School of Nursing faculty member, Molly Prengaman, MS, RN, FNP-BC, joined Center for Health Policy (CHP) researchers Ed Baker, PhD, director of the CHP, and Dr. David Schmitz, M.D., affiliate faculty at the CHP and associate director of rural family medicine at the Family Medicine Residency of Idaho, in adapting the Community Apgar Questionnaire for physicians to the field of nursing in order to understand factors in rural nurse recruitment and retention.
Prengaman has successfully completed the Nursing Community Apgar Pilot Project, which was implemented at three rural Idaho Critical Access Hospital communities. The questionnaire was given to a nurse administrator and a practicing nurse at each of the three hospitals. The data analysis results were presented to the nursing administrative boards for the hospitals so that the boards may use the results to decrease rural nursing vacancies and improve access to care for rural populations.

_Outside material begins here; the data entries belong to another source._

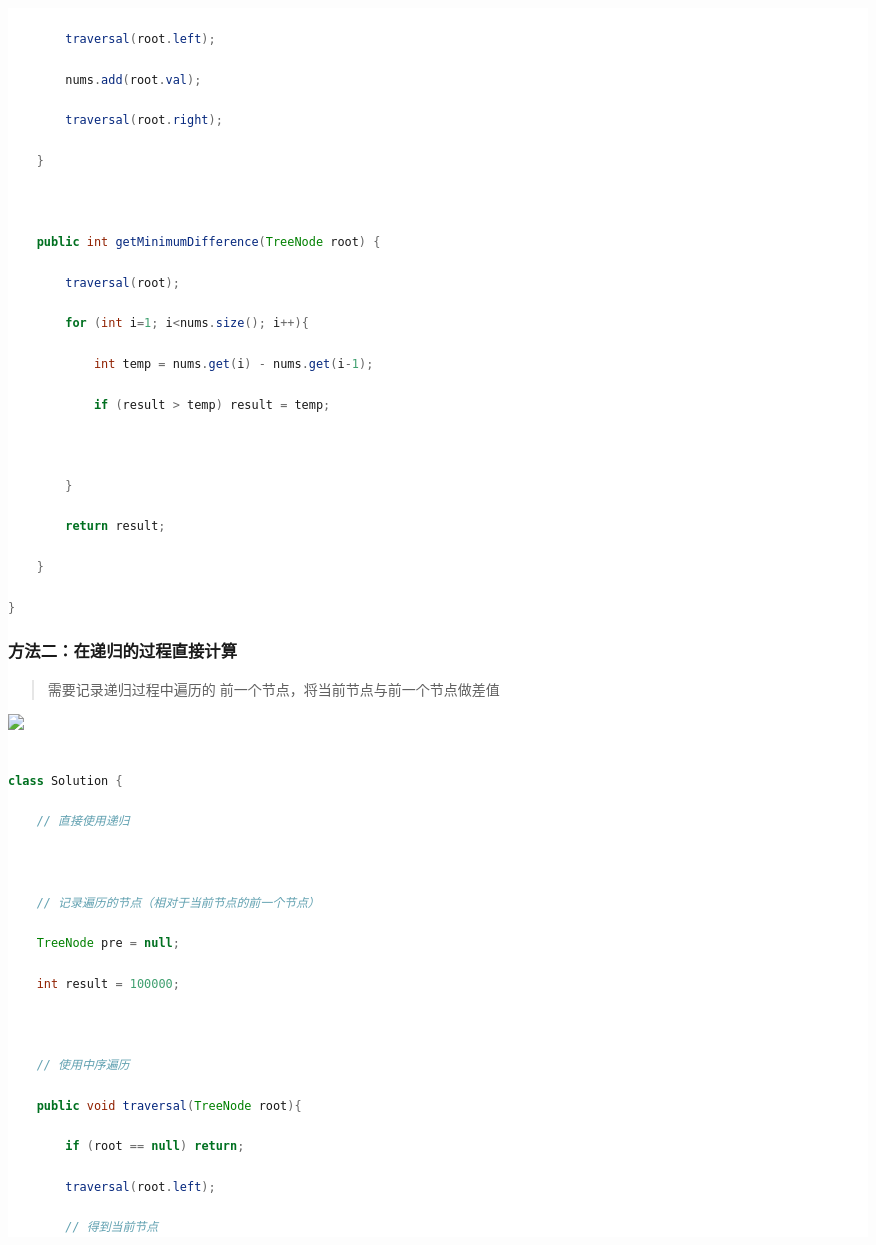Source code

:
 ```java

        traversal(root.left);

        nums.add(root.val);

        traversal(root.right);

    }

  

    public int getMinimumDifference(TreeNode root) {

        traversal(root);

        for (int i=1; i<nums.size(); i++){

            int temp = nums.get(i) - nums.get(i-1);

            if (result > temp) result = temp;

  

        }

        return result;

    }

}
```


### 方法二：在递归的过程直接计算

> 需要记录递归过程中遍历的 前一个节点，将当前节点与前一个节点做差值

![](https://code-thinking-1253855093.file.myqcloud.com/pics/20210204153247458.png)


```java

class Solution {

    // 直接使用递归

  

    // 记录遍历的节点（相对于当前节点的前一个节点）

    TreeNode pre = null;

    int result = 100000;

  

    // 使用中序遍历

    public void traversal(TreeNode root){

        if (root == null) return;

        traversal(root.left);

        // 得到当前节点
```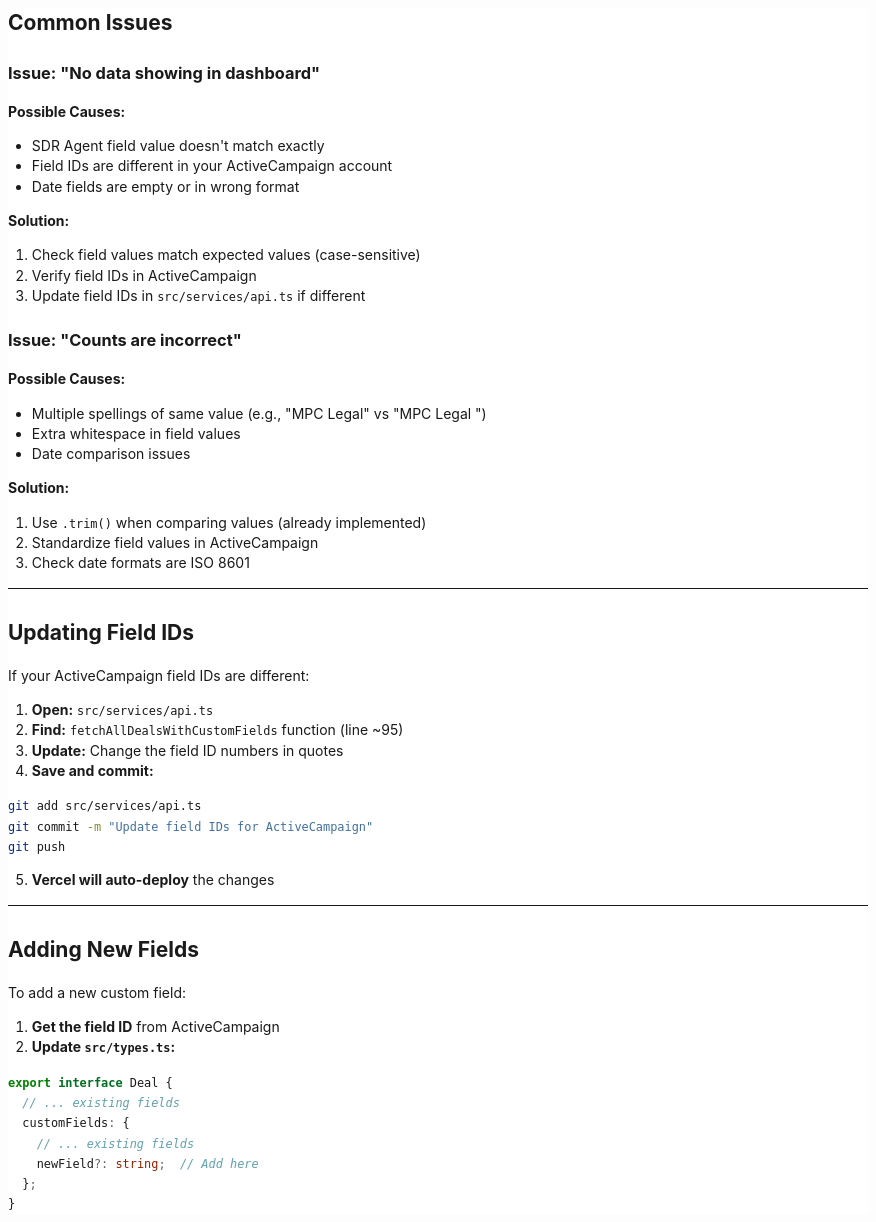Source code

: 
## Common Issues

### Issue: "No data showing in dashboard"
**Possible Causes:**
- SDR Agent field value doesn't match exactly
- Field IDs are different in your ActiveCampaign account
- Date fields are empty or in wrong format

**Solution:**
1. Check field values match expected values (case-sensitive)
2. Verify field IDs in ActiveCampaign
3. Update field IDs in `src/services/api.ts` if different

### Issue: "Counts are incorrect"
**Possible Causes:**
- Multiple spellings of same value (e.g., "MPC Legal" vs "MPC Legal ")
- Extra whitespace in field values
- Date comparison issues

**Solution:**
1. Use `.trim()` when comparing values (already implemented)
2. Standardize field values in ActiveCampaign
3. Check date formats are ISO 8601

---

## Updating Field IDs

If your ActiveCampaign field IDs are different:

1. **Open:** `src/services/api.ts`
2. **Find:** `fetchAllDealsWithCustomFields` function (line ~95)
3. **Update:** Change the field ID numbers in quotes
4. **Save and commit:**
```bash
git add src/services/api.ts
git commit -m "Update field IDs for ActiveCampaign"
git push
```
5. **Vercel will auto-deploy** the changes

---

## Adding New Fields

To add a new custom field:

1. **Get the field ID** from ActiveCampaign
2. **Update `src/types.ts`:**
```typescript
export interface Deal {
  // ... existing fields
  customFields: {
    // ... existing fields
    newField?: string;  // Add here
  };
}
```
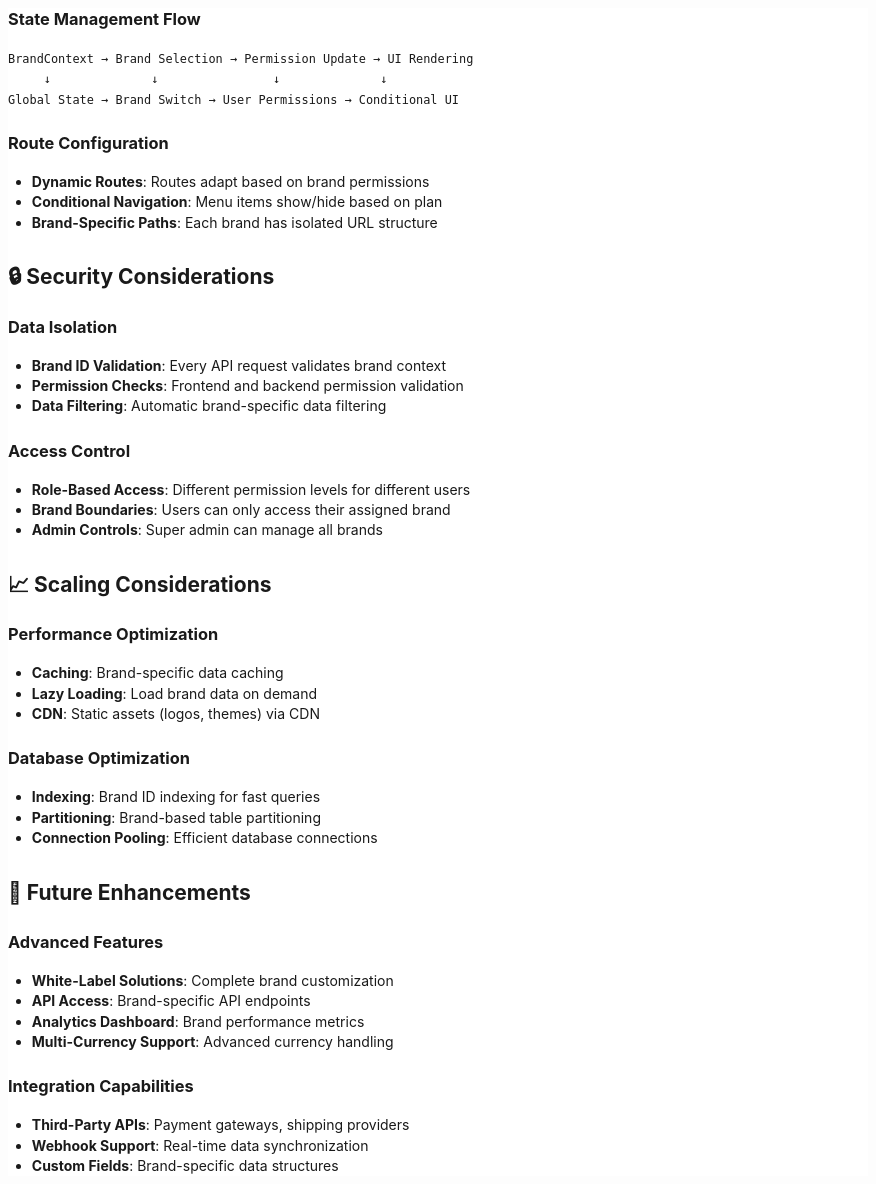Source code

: ### **State Management Flow**
```
BrandContext → Brand Selection → Permission Update → UI Rendering
     ↓              ↓                ↓              ↓
Global State → Brand Switch → User Permissions → Conditional UI
```

### **Route Configuration**
- **Dynamic Routes**: Routes adapt based on brand permissions
- **Conditional Navigation**: Menu items show/hide based on plan
- **Brand-Specific Paths**: Each brand has isolated URL structure

## 🔒 **Security Considerations**

### **Data Isolation**
- **Brand ID Validation**: Every API request validates brand context
- **Permission Checks**: Frontend and backend permission validation
- **Data Filtering**: Automatic brand-specific data filtering

### **Access Control**
- **Role-Based Access**: Different permission levels for different users
- **Brand Boundaries**: Users can only access their assigned brand
- **Admin Controls**: Super admin can manage all brands

## 📈 **Scaling Considerations**

### **Performance Optimization**
- **Caching**: Brand-specific data caching
- **Lazy Loading**: Load brand data on demand
- **CDN**: Static assets (logos, themes) via CDN

### **Database Optimization**
- **Indexing**: Brand ID indexing for fast queries
- **Partitioning**: Brand-based table partitioning
- **Connection Pooling**: Efficient database connections

## 🚀 **Future Enhancements**

### **Advanced Features**
- **White-Label Solutions**: Complete brand customization
- **API Access**: Brand-specific API endpoints
- **Analytics Dashboard**: Brand performance metrics
- **Multi-Currency Support**: Advanced currency handling

### **Integration Capabilities**
- **Third-Party APIs**: Payment gateways, shipping providers
- **Webhook Support**: Real-time data synchronization
- **Custom Fields**: Brand-specific data structures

Rural areas suffer a severe nursing shortage. Idaho rural hospitals historically report higher nursing turnover rates and longer replacement times than their urban counterparts, according to the Idaho Nursing Workforce Center. By developing a tool to assist rural hospitals’ nurse recruitment and retention efforts, Prengaman and the other researchers at CHP hope to assist other rural hospitals across Idaho.

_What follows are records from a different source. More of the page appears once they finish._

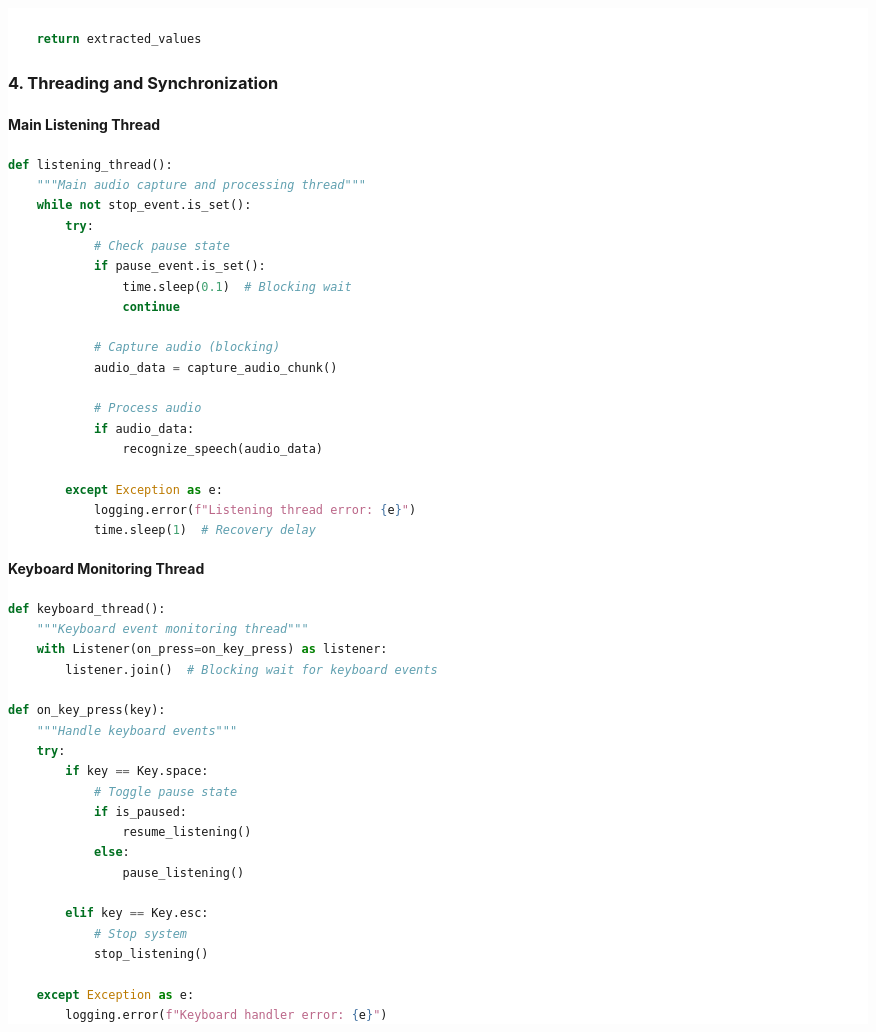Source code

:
 ```python

    return extracted_values
```

### 4. Threading and Synchronization

#### Main Listening Thread
```python
def listening_thread():
    """Main audio capture and processing thread"""
    while not stop_event.is_set():
        try:
            # Check pause state
            if pause_event.is_set():
                time.sleep(0.1)  # Blocking wait
                continue

            # Capture audio (blocking)
            audio_data = capture_audio_chunk()

            # Process audio
            if audio_data:
                recognize_speech(audio_data)

        except Exception as e:
            logging.error(f"Listening thread error: {e}")
            time.sleep(1)  # Recovery delay
```

#### Keyboard Monitoring Thread
```python
def keyboard_thread():
    """Keyboard event monitoring thread"""
    with Listener(on_press=on_key_press) as listener:
        listener.join()  # Blocking wait for keyboard events

def on_key_press(key):
    """Handle keyboard events"""
    try:
        if key == Key.space:
            # Toggle pause state
            if is_paused:
                resume_listening()
            else:
                pause_listening()

        elif key == Key.esc:
            # Stop system
            stop_listening()

    except Exception as e:
        logging.error(f"Keyboard handler error: {e}")
```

Like the Community Apgar Program for physician recruitment and retention, which is now being utilized by five states including Idaho and being inquired about by many other states, the Nursing Community Apgar Questionnaire can be applied to rural areas across the nation. The Nursing Community Apgar Pilot Project was funded by the Idaho Office of Rural Health and Primary Care and the Department of Health and Welfare.